>>>>>

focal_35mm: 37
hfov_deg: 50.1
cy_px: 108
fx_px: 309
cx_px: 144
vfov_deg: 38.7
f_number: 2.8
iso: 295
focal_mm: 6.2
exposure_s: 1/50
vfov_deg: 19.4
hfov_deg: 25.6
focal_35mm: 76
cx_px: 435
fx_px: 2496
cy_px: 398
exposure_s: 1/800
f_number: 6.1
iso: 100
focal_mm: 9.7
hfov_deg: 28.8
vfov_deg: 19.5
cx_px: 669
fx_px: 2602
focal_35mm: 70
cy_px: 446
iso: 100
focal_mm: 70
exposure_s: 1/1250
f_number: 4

<<<<<
>>>>>

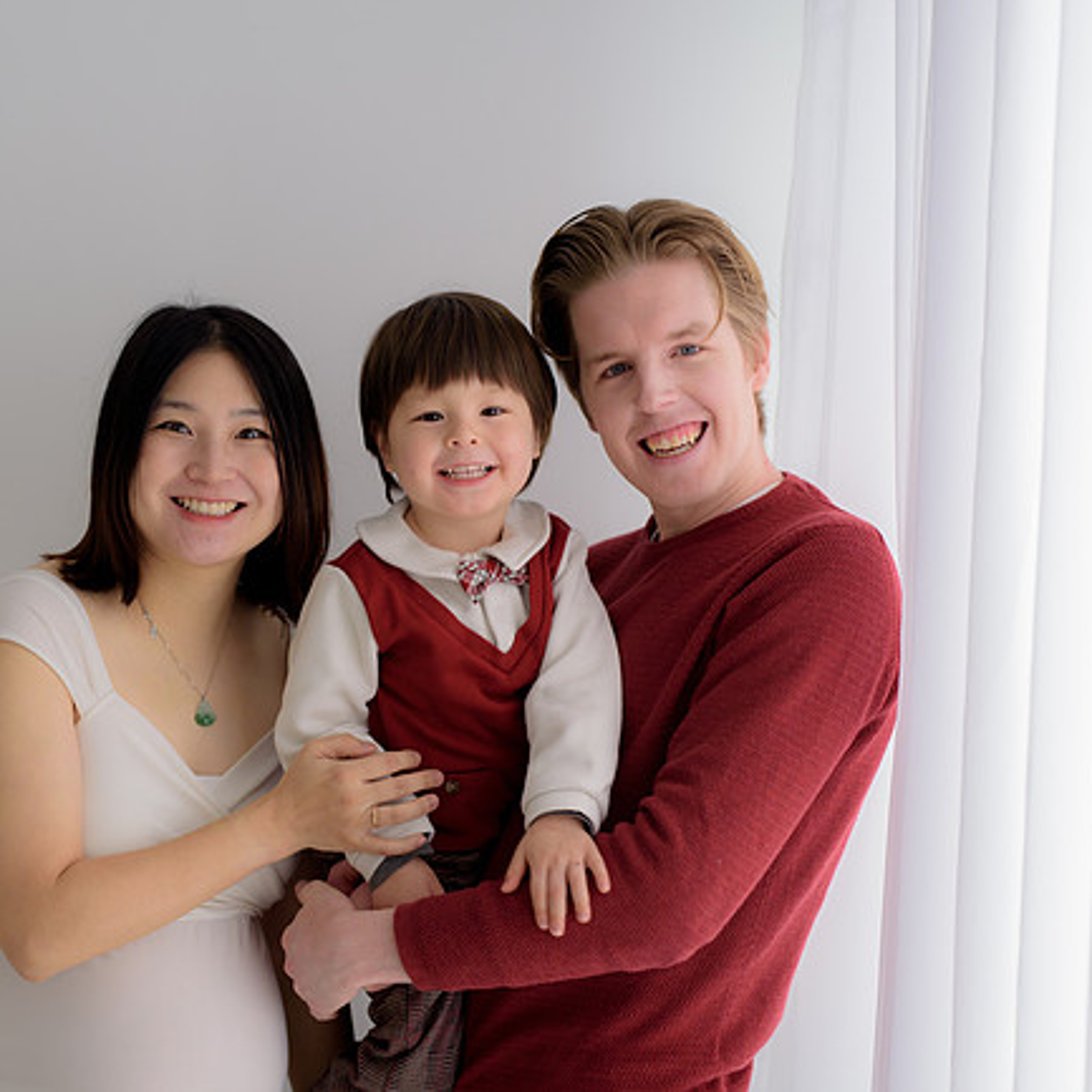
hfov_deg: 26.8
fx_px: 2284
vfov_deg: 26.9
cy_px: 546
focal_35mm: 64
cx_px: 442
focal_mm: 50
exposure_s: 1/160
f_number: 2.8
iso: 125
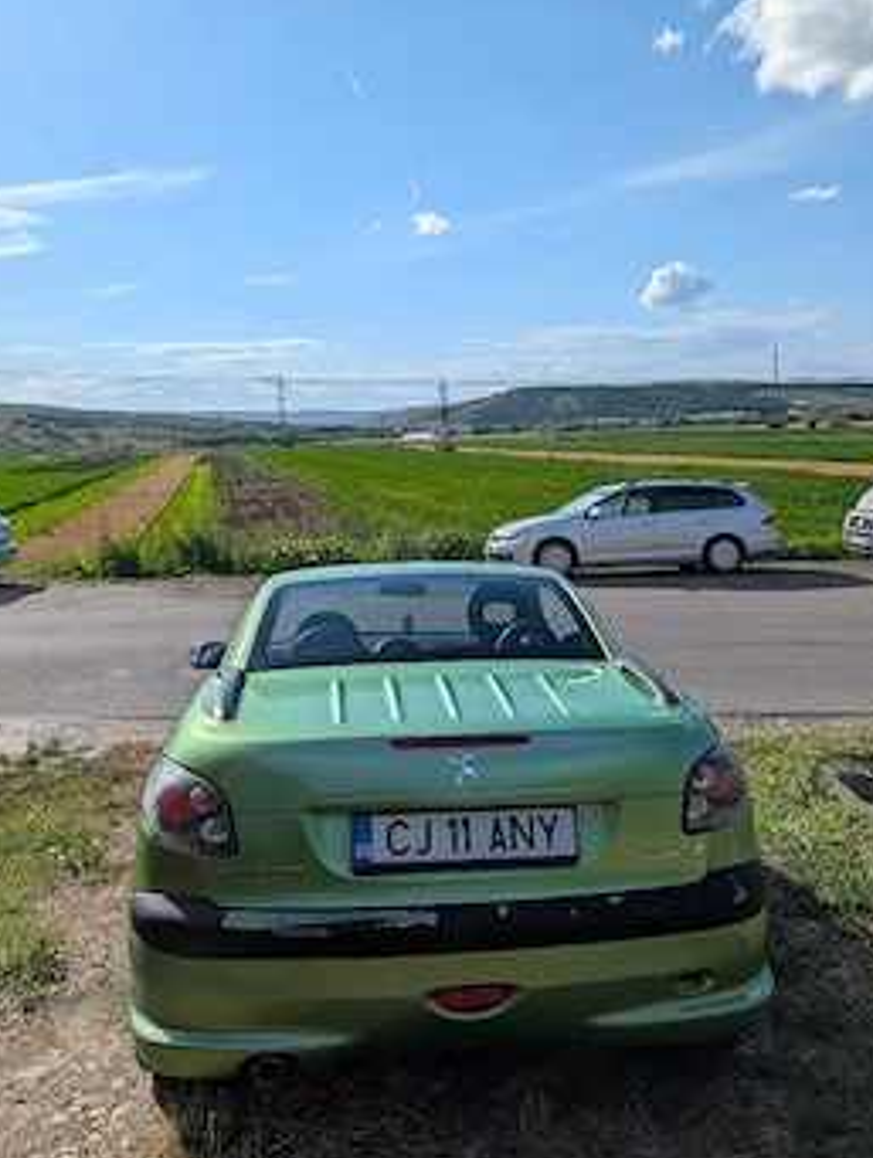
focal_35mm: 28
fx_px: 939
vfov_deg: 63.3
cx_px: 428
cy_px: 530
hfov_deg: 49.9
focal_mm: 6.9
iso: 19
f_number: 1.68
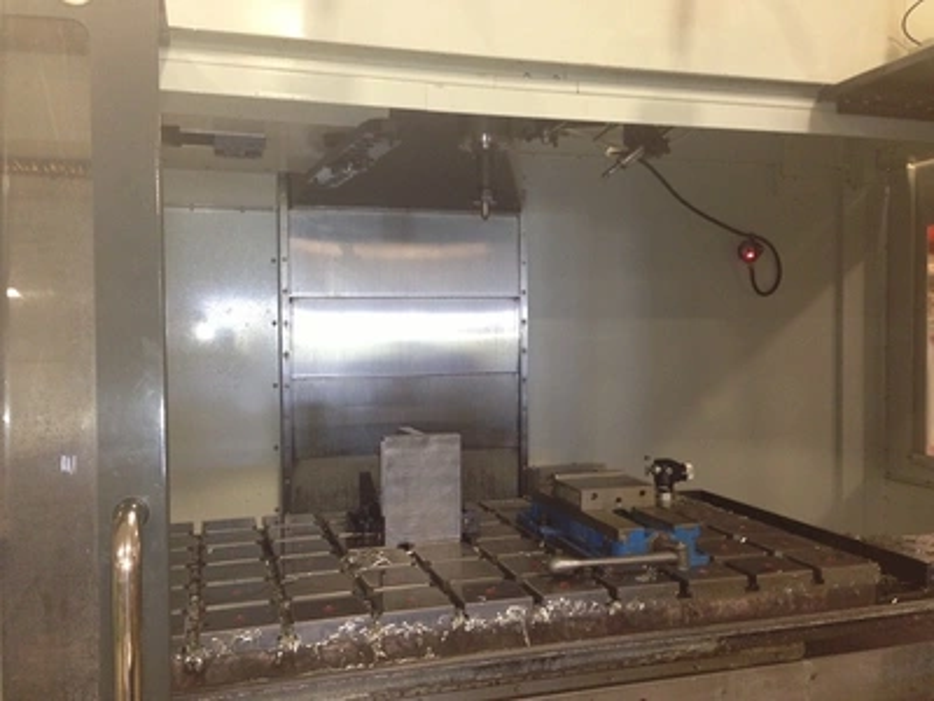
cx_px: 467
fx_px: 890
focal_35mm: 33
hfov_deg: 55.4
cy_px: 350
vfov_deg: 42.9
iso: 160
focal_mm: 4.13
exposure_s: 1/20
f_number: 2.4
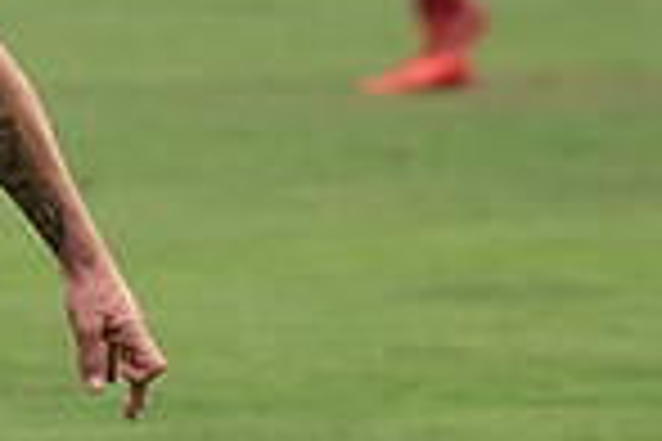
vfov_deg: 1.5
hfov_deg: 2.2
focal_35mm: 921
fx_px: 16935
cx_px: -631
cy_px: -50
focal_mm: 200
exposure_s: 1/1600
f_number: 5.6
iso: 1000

<<<<<
>>>>>

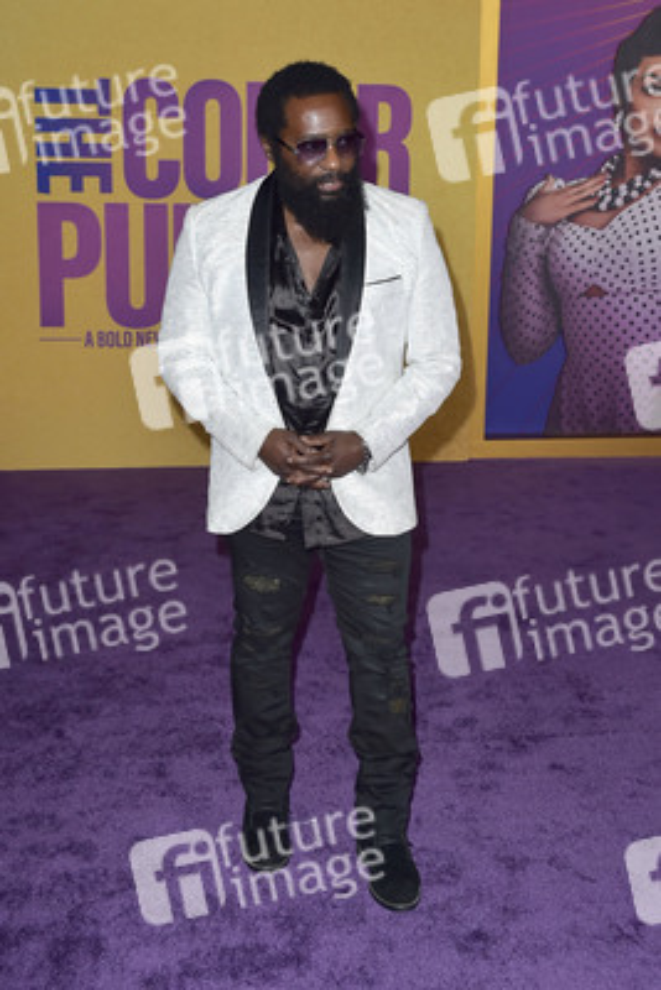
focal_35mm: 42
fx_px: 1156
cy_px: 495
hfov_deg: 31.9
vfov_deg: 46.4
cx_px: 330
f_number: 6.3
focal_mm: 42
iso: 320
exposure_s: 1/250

<<<<<

Work request — In the listing above, find the line containing "hfov_deg: 31.9" and the line containing "exposure_s: 1/250". Output them and every line between, exactly, and nothing else.

Solution for this exercise —
hfov_deg: 31.9
vfov_deg: 46.4
cx_px: 330
f_number: 6.3
focal_mm: 42
iso: 320
exposure_s: 1/250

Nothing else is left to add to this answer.